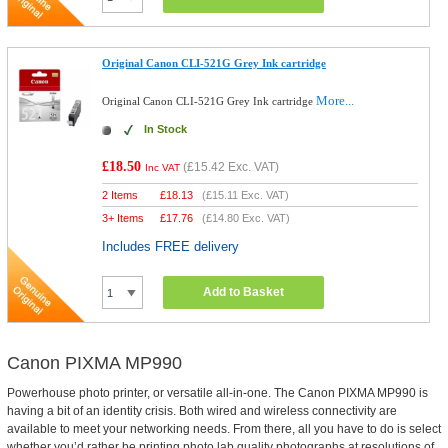
Original Canon CLI-521G Grey Ink cartridge
More...
Original Canon CLI-521G Grey Ink cartridge
In Stock
£18.50
(
£15.42
Exc. VAT)
Inc VAT
2 Items
£
18.13
(
£15.11
Exc. VAT)
3+ Items
£
17.76
(
£14.80
Exc. VAT)
Includes FREE delivery
Add to Basket
Canon PIXMA MP990
Powerhouse photo printer, or versatile all-in-one. The Canon PIXMA MP990 is
having a bit of an identity crisis. Both wired and wireless connectivity are
available to meet your networking needs. From there, all you have to do is select
whether you’d rather be printing photo lab quality photographs at resolutions of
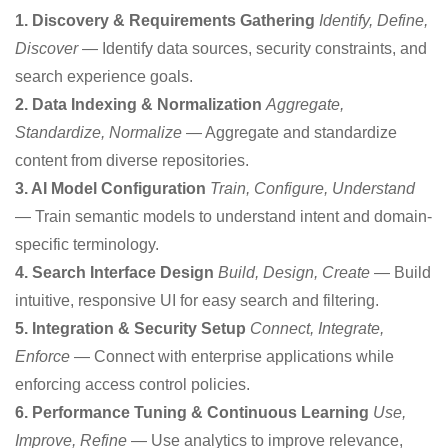
1. Discovery & Requirements Gathering
Identify, Define,
Discover
— Identify data sources, security constraints, and
search experience goals.
2. Data Indexing & Normalization
Aggregate,
Standardize, Normalize
— Aggregate and standardize
content from diverse repositories.
3. AI Model Configuration
Train, Configure, Understand
— Train semantic models to understand intent and domain-
specific terminology.
4. Search Interface Design
Build, Design, Create
— Build
intuitive, responsive UI for easy search and filtering.
5. Integration & Security Setup
Connect, Integrate,
Enforce
— Connect with enterprise applications while
enforcing access control policies.
6. Performance Tuning & Continuous Learning
Use,
Improve, Refine
— Use analytics to improve relevance,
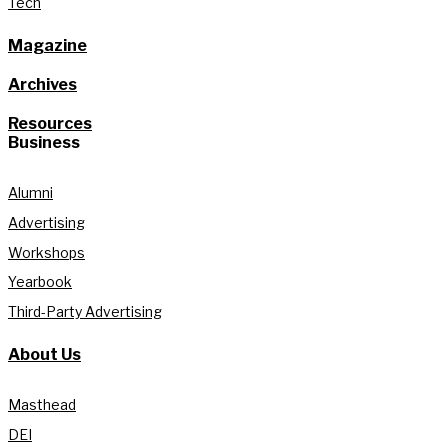
Tech
Magazine
Archives
Resources
Business
Alumni
Advertising
Workshops
Yearbook
Third-Party Advertising
About Us
Masthead
DEI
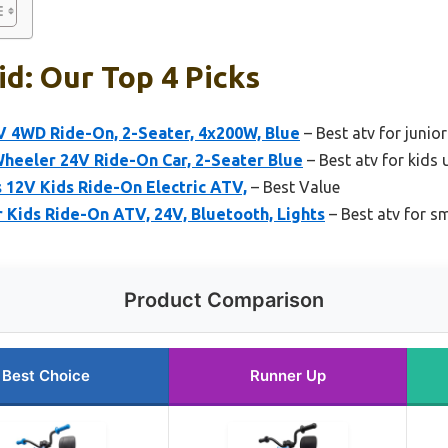
id: Our Top 4 Picks
V 4WD Ride-On, 2-Seater, 4x200W, Blue
– Best atv for junior
Wheeler 24V Ride-On Car, 2-Seater Blue
– Best atv for kids 
 12V Kids Ride-On Electric ATV,
– Best Value
Kids Ride-On ATV, 24V, Bluetooth, Lights
– Best atv for sm
Product Comparison
Best Choice
Runner Up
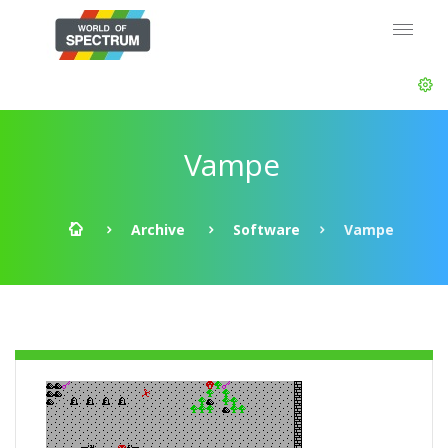
Vampe
Archive
Software
Vampe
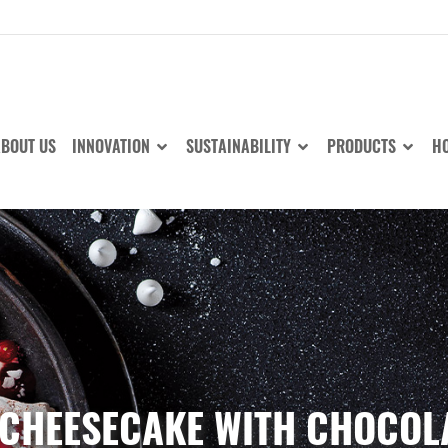
BOUT US
INNOVATION
SUSTAINABILITY
PRODUCTS
HO
CHEESECAKE WITH CHOCOL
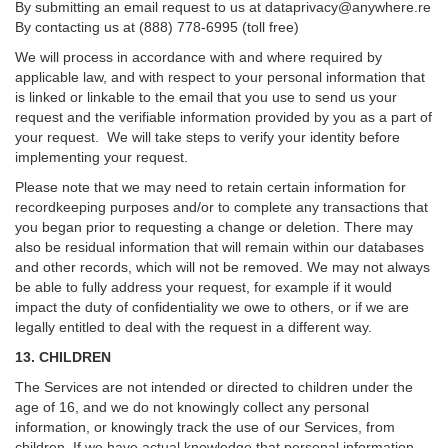
By submitting an email request to us at
dataprivacy@anywhere.re
By contacting us at (888) 778-6995 (toll free)
We will process in accordance with and where required by
applicable law, and with respect to your personal information that
is linked or linkable to the email that you use to send us your
request and the verifiable information provided by you as a part of
your request. We will take steps to verify your identity before
implementing your request.
Please note that we may need to retain certain information for
recordkeeping purposes and/or to complete any transactions that
you began prior to requesting a change or deletion. There may
also be residual information that will remain within our databases
and other records, which will not be removed. We may not always
be able to fully address your request, for example if it would
impact the duty of confidentiality we owe to others, or if we are
legally entitled to deal with the request in a different way.
13. CHILDREN
The Services are not intended or directed to children under the
age of 16, and we do not knowingly collect any personal
information, or knowingly track the use of our Services, from
children. If we have actual knowledge that personal information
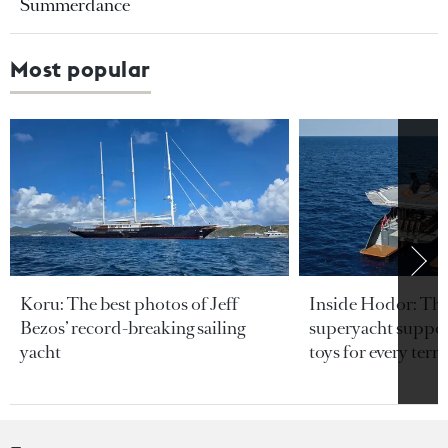
Summerdance
Most popular
Koru: The best photos of Jeff
Inside Hodor: Th
Bezos’ record-breaking sailing
superyacht support
yacht
toys for every terra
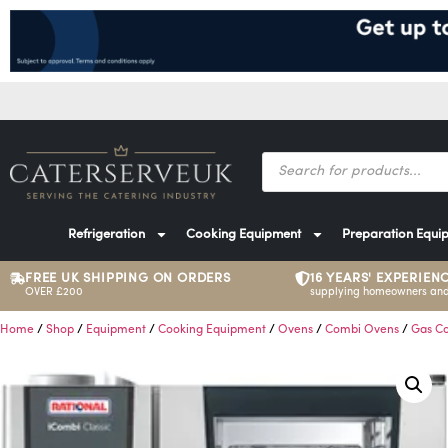
Refrigeration
Cooking Equipment
Preparation Equi
FREE UK SHIPPING ON ORDERS
16 YEARS' EXPERIEN
OVER £200
supplying homeowners and
Home
/
Shop
/
Equipment
/
Cooking Equipment
/
Ovens
/
Combi Ovens
/
Gas C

◆ ◆ ◆ ◆

* **PROBLEM REQUIREMENTS**
Recast the material as a Markdown table with the columns Row and Line, starting at the line that contains "1. Discovery & Requirements Gathering" and stopping after the line that contains "CHEESECAKE WITH CHOCOL". Number each line, skip blank lines, and leave the pictures out.

* **ANSWER SECTION**
| Row | Line |
|---|---|
| 1 | 1. Discovery & Requirements Gathering |
| 2 | Identify, Define, |
| 3 | Discover |
| 4 | — Identify data sources, security constraints, and |
| 5 | search experience goals. |
| 6 | 2. Data Indexing & Normalization |
| 7 | Aggregate, |
| 8 | Standardize, Normalize |
| 9 | — Aggregate and standardize |
| 10 | content from diverse repositories. |
| 11 | 3. AI Model Configuration |
| 12 | Train, Configure, Understand |
| 13 | — Train semantic models to understand intent and domain- |
| 14 | specific terminology. |
| 15 | 4. Search Interface Design |
| 16 | Build, Design, Create |
| 17 | — Build |
| 18 | intuitive, responsive UI for easy search and filtering. |
| 19 | 5. Integration & Security Setup |
| 20 | Connect, Integrate, |
| 21 | Enforce |
| 22 | — Connect with enterprise applications while |
| 23 | enforcing access control policies. |
| 24 | 6. Performance Tuning & Continuous Learning |
| 25 | Use, |
| 26 | Improve, Refine |
| 27 | — Use analytics to improve relevance, |
| 28 | Tech |
| 29 | Magazine |
| 30 | Archives |
| 31 | Resources |
| 32 | Business |
| 33 | Alumni |
| 34 | Advertising |
| 35 | Workshops |
| 36 | Yearbook |
| 37 | Third-Party Advertising |
| 38 | About Us |
| 39 | Masthead |
| 40 | DEI |
| 41 | id: Our Top 4 Picks |
| 42 | V 4WD Ride-On, 2-Seater, 4x200W, Blue |
| 43 | – Best atv for junior |
| 44 | Wheeler 24V Ride-On Car, 2-Seater Blue |
| 45 | – Best atv for kids  |
| 46 |  12V Kids Ride-On Electric ATV, |
| 47 | – Best Value |
| 48 | Kids Ride-On ATV, 24V, Bluetooth, Lights |
| 49 | – Best atv for sm |
| 50 | Product Comparison |
| 51 | Best Choice |
| 52 | Runner Up |
| 53 | Vampe |
| 54 | Archive |
| 55 | Software |
| 56 | Vampe |
| 57 | BOUT US |
| 58 | INNOVATION |
| 59 | SUSTAINABILITY |
| 60 | PRODUCTS |
| 61 | HO |
| 62 | CHEESECAKE WITH CHOCOL |